▸ **Supplied data**:

━━━━━━━━━━━━━━━━

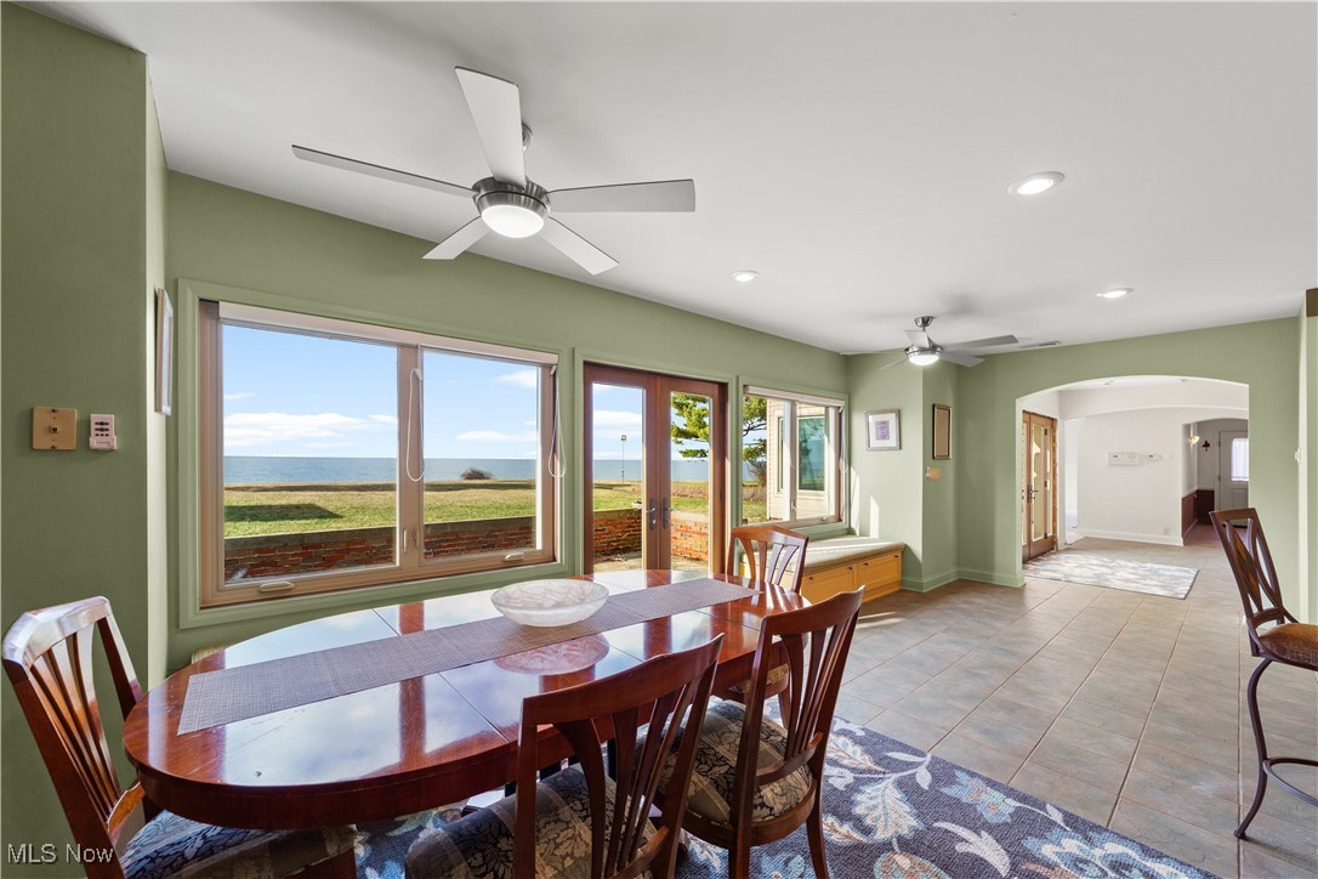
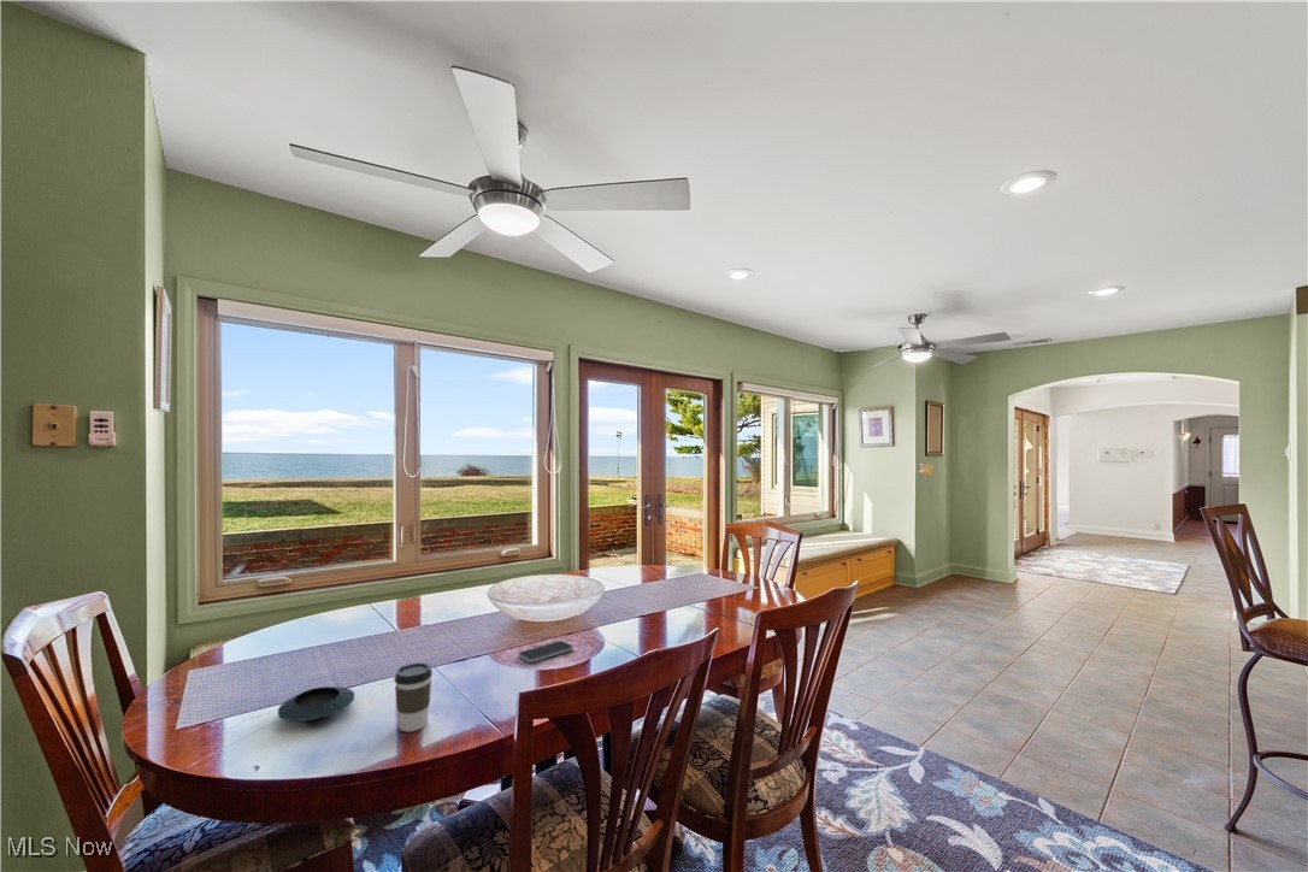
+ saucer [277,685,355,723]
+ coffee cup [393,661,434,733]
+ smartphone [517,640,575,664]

━━━━━━━━━━━━━━━━

▸ **What to do**:
Reproduce the data exactly as it appears above. Pictures are to be left out.

▸ **Answer area**:
+ saucer [277,685,355,723]
+ coffee cup [393,661,434,733]
+ smartphone [517,640,575,664]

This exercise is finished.